Often, churches that are registered charities operate programs for the alleviation of poverty. Churches call such programs benevolence funds, or sometimes Deacon’s funds or Good Samaritan funds, and use them to support the poor and the needy in the community. It is important to know that benevolence programs must be based on helping the poor and needy in the community and not just members of the particular church. In order to be considered charitable, all activities undertaken by the charity must be available to a wide enough segment of the public to qualify as being of benefit to the public.
Example: A family in our community recently lost their house and all their possessions in a fire. Can the church ask for donations specifically to assist this family? Can it issue tax receipts for any gifts that it receives that are specifically for this family?
If a charity offers particular programs that are covered in its objects and purposes, then it can allow a donor to direct his or her donation to the program of their choice. The church can issue tax receipts for gifts to a fund to help this family if the church’s objects and purposes allow an activity such as collecting funds for the victims of a disaster.
However, a donor cannot stipulate that the tax-receipted gift go directly to an individual or family. Individuals and families are not qualified donees under the Income Tax Act, and charitable resources may only be transferred to them through a qualified donee (usually a registered charity). Also, gifts to the fund cannot be accepted if a name is attached designating who is to get the money.
The church should develop a policy and a process around the distribution of these types of funds, and document the payments that it makes.
If our church is successful in raising money to help this family, can the church give the money that is raised directly to the family?
It is considered best practice for the church to create an “impenetrable curtain” between the charity and the aid recipients. The church should consider using the money to buy furniture for the family’s new home or provide gift vouchers for items such as clothing and groceries.

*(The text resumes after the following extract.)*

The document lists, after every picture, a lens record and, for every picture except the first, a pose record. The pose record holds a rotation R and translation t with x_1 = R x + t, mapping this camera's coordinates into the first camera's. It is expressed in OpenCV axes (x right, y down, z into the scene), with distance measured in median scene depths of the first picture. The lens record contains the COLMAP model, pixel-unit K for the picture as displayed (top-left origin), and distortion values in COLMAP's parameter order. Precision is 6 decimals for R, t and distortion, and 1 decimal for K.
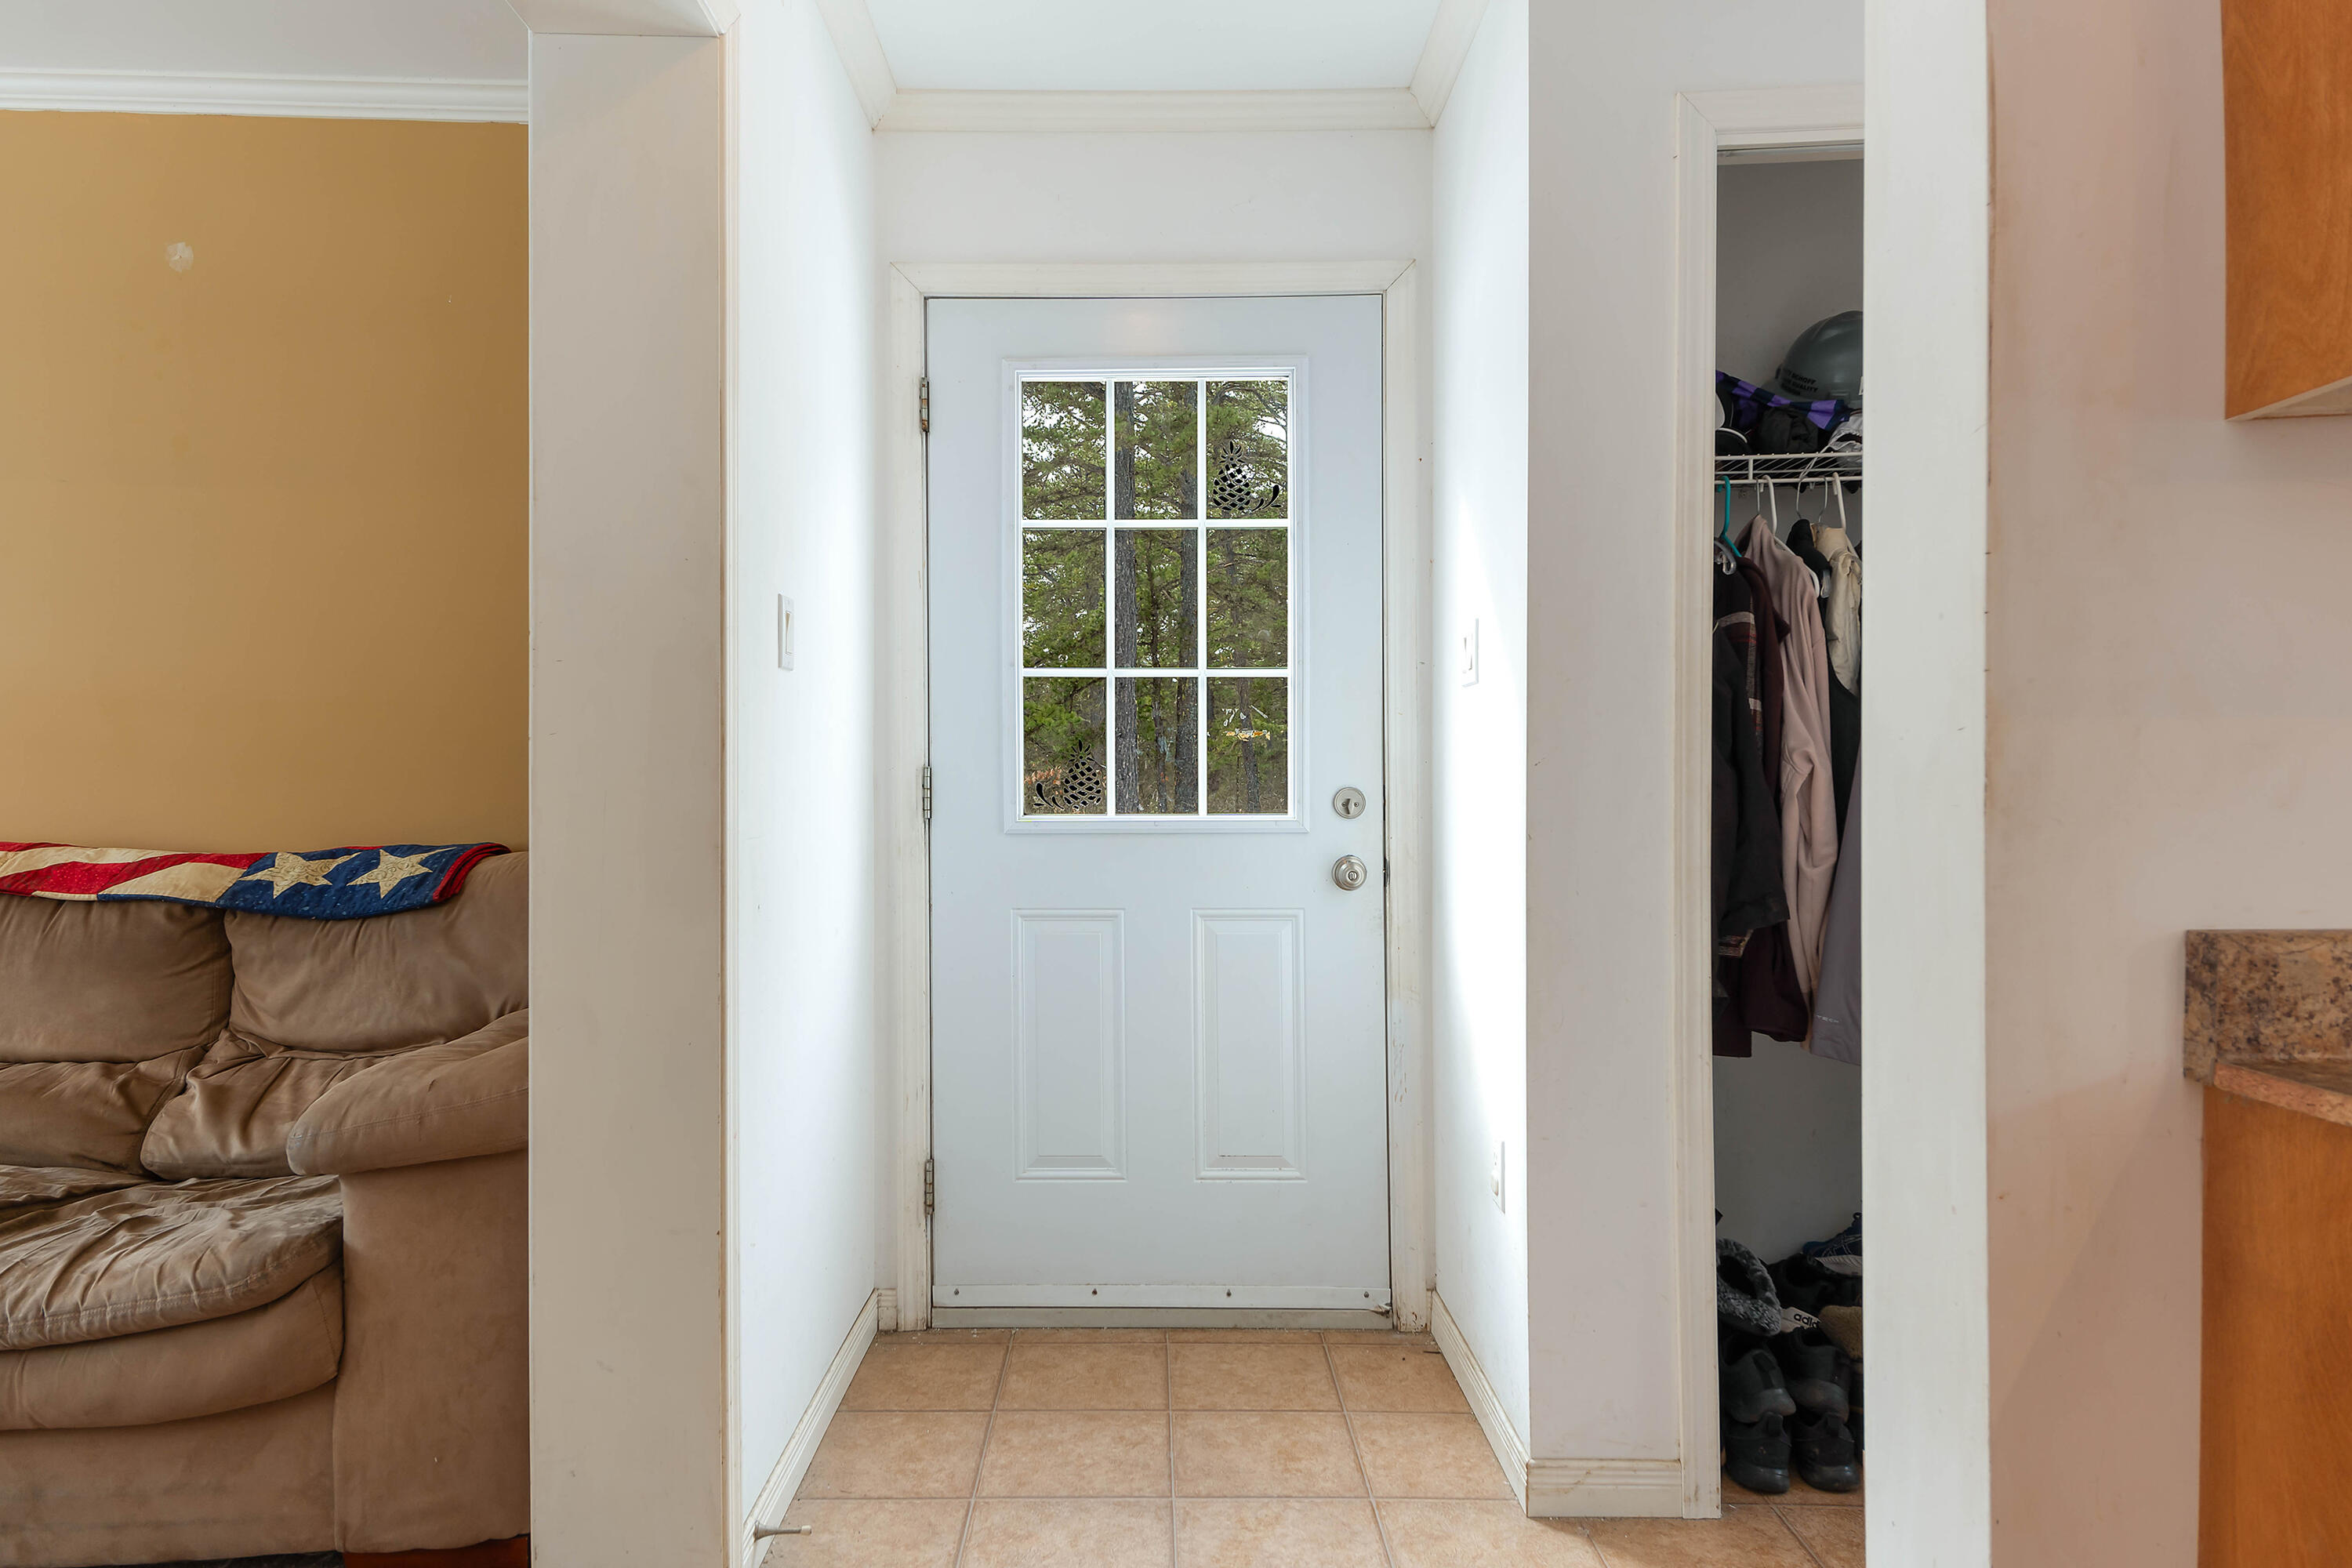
lens RADIAL K [[1502.4, 0, 1176.5], [0, 1502.4, 793.4], [0, 0, 1]] dist [0.074585, 0.002241]
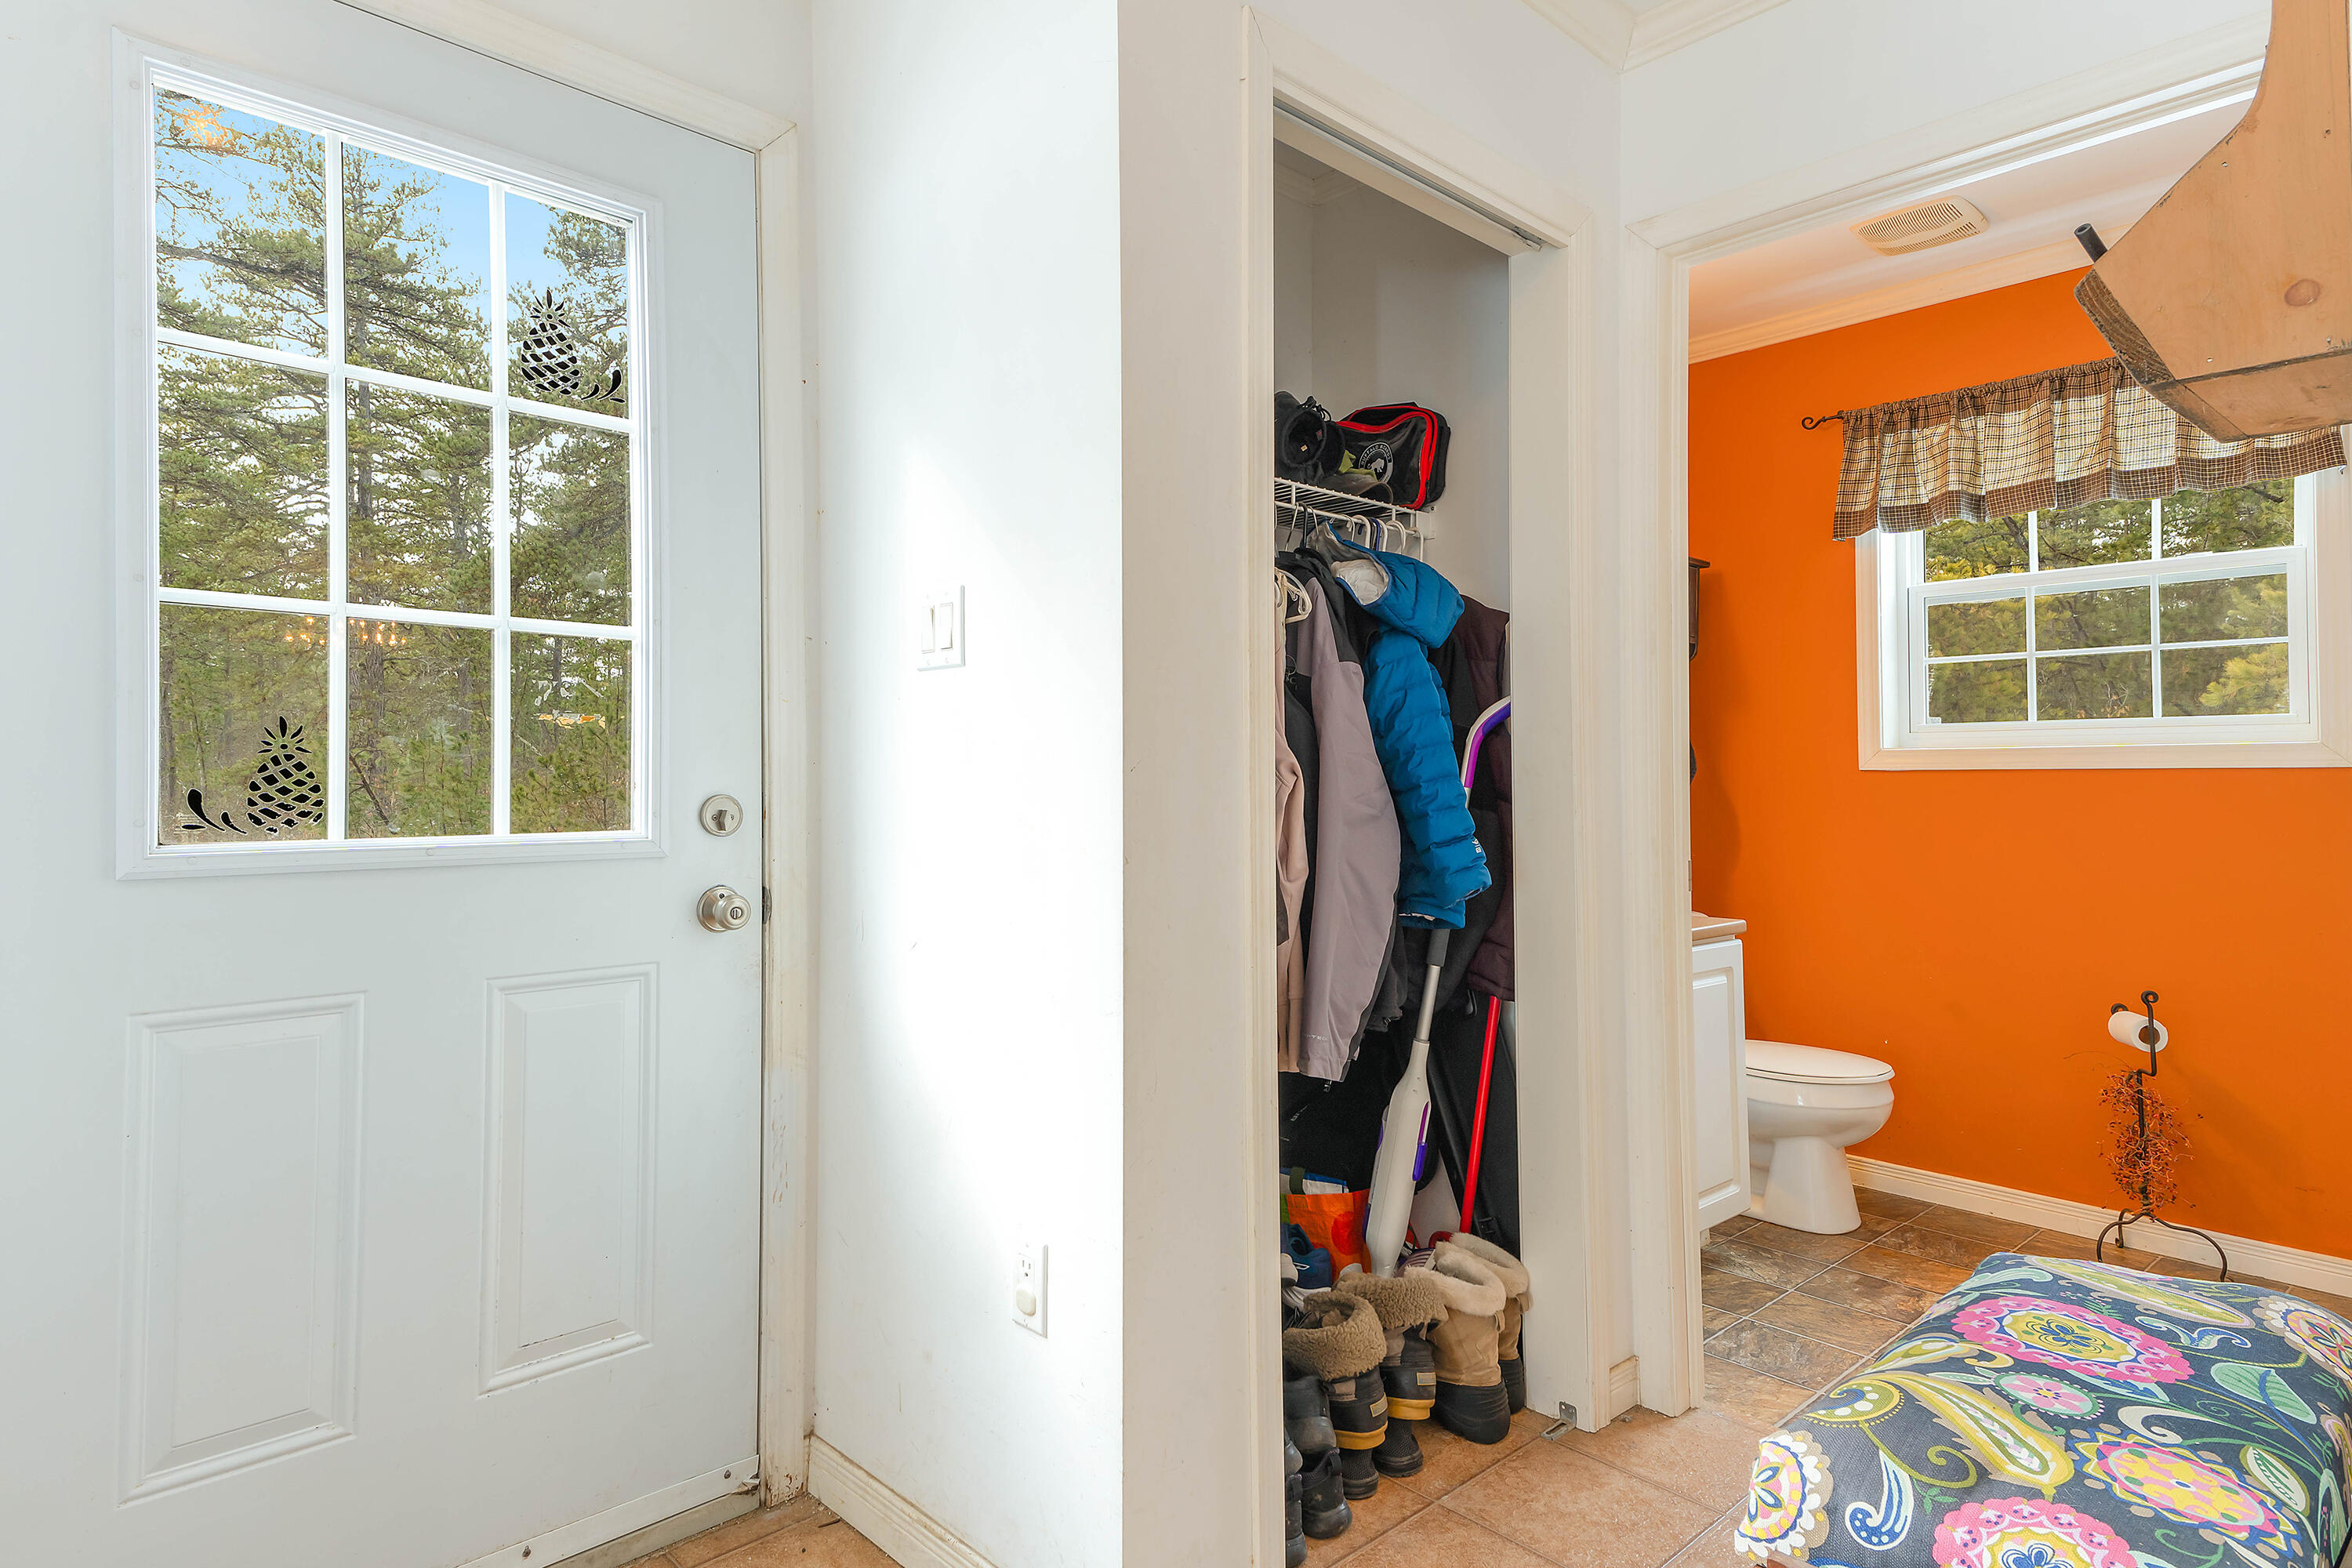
lens RADIAL K [[1318.0, 0, 1137.7], [0, 1318.0, 767.6], [0, 0, 1]] dist [0.069124, -0.001720]
pose [[0.727698, 0.009799, 0.685828, -0.186754], [-0.000429, 0.999904, -0.013832, -0.008155], [-0.685898, 0.009771, 0.727632, 0.372791]]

This allows the charity to maintain an arms length relationship with the family and to create a clear paper trail for expenditures and receipts for filing with the CRA.
Also, the church must make sure that the family is not materially enriched by the money it receives. For instance, in the example of a family that has been devastated by a fire, the family would be considered to be materially enriched by the church’s financial assistance if:
- There was fire insurance which covers much or all of the costs associated with their loss; or
- A person who died in the fire had life insurance that would meet the needs of the family.
In providing relief to this family, the Board of Directors of the church must determine the amount of support to be given from the benevolence fund on a “needs and means” test. Needs are determined on the basis of total reasonable expenses less all sources of income. Means are determined by assessing non-essential assets that might be sold by the family to meet their needs. Normally, this does not mean that the family would have to use up RRSPs or sell an active business.